No Rohingya Show up for Repatriation to Myanmar
No Rohingya Muslims turned up to return to Myanmar from camps in Bangladesh, said the country’s refugee commissioner, Mohammed Abul Kalam, on Thursday.
Members of the minority, 740,000 of whom fled a military offensive in 2017 that the United Nations likened to ethnic cleansing, are refusing to return without guarantees for their safety and a promise that they will at last be given citizenship by Myanmar.
None of them showed up to hop on five buses and 10 trucks laid on by Bangladesh.
Abul Kalam told a news conference that no one from 295 families already interviewed since Tuesday by the Bangladesh government and the UN's refugee agency agreed to go back to Myanmar.
Myanmar had earlier said the repatriation would start from Thursday. The Buddhist-majority country has certified more than 3,000 refugees from at least 1,056 families as eligible for repatriation.
Bangladesh Prime Minister Sheikh Hasina said her government will not force the refugees to return and the repatriation will only happen if they are willing.
"The Myanmar government raped us, and killed us. So we need security. Without security we will never go back," Rohingya leader Nosima said, according to a statement released by the refugees.
"We need a real guarantee of citizenship, security and promise of original homelands," said Mohammad Islam, a Rohingya from Camp 26, one of a string of sites in south-east Bangladesh that are home to around a million people.
"So we must talk with the Myanmar government about this before repatriation."
The vehicles provided to transport a first batch out of 3,450 earmarked for return turned up at 9:00 am (0300 GMT) at a camp in Teknaf.
But four hours later none had showed up.
Abul Kalam said the buses and trucks would wait at the camp until 4:00 pm and that they would continue to interview families.
The Rohingya are not recognized as an official minority by the Myanmar government, which considers them Bengali interlopers despite many families having lived in the country for generations. This has rendered them stateless, and they face other forms of state-sanctioned discrimination.
A UN-established investigation last year recommended the prosecution of Myanmar's top military commanders on charges of genocide, war crimes and crimes against humanity for the crackdown on the Rohingya. Myanmar dismissed the allegations.
The International Criminal Court has started a preliminary probe.
The latest repatriation attempt -- a previous push failed in November with many of those on a returnees list going into hiding -- follows a visit last month to the camps by high-ranking officials from Myanmar led by Permanent Foreign Secretary Myint Thu.

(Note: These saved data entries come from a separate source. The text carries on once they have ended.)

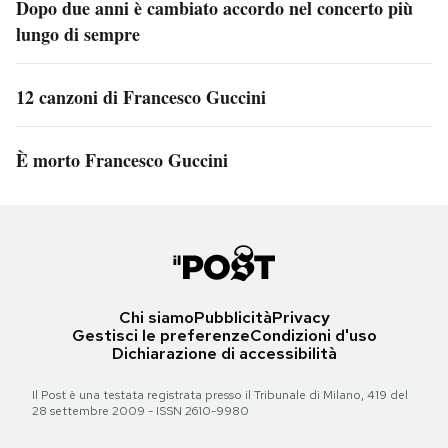
Dopo due anni è cambiato accordo nel concerto più
lungo di sempre
12 canzoni di Francesco Guccini
È morto Francesco Guccini
Chi siamo
Pubblicità
Privacy
Gestisci le preferenze
Condizioni d'uso
Dichiarazione di accessibilità
Il Post è una testata registrata presso il Tribunale di Milano, 419 del
28 settembre 2009 - ISSN 2610-9980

Bangladesh's foreign ministry forwarded a list of more than 22,000 refugees to Myanmar for verification and Naypyidaw cleared 3,450 individuals for "return".

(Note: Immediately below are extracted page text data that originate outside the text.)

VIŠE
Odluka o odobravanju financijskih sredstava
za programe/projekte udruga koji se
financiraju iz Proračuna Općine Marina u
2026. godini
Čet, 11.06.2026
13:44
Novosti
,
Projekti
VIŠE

Rohingya community leader Jafar Alam told AFP the refugees had been gripped by fear since authorities announced the fresh repatriation process.
They also feared being sent to camps for internally displaced people (IDP) if they went back to Myanmar.
In New York, UN spokesman Stephane Dujarric said Wednesday that repatriations had to be "voluntary".
"Any return should be voluntary and sustainable and in safety and in dignity to their place of origin and choice," Dujarric told reporters.
The UN Security Council met behind closed doors on the issue on Wednesday.
"Myanmar has yet to address the systematic persecution and violence against the Rohingya, so refugees have every reason to fear for their safety if they return," Human Rights Watch said Thursday.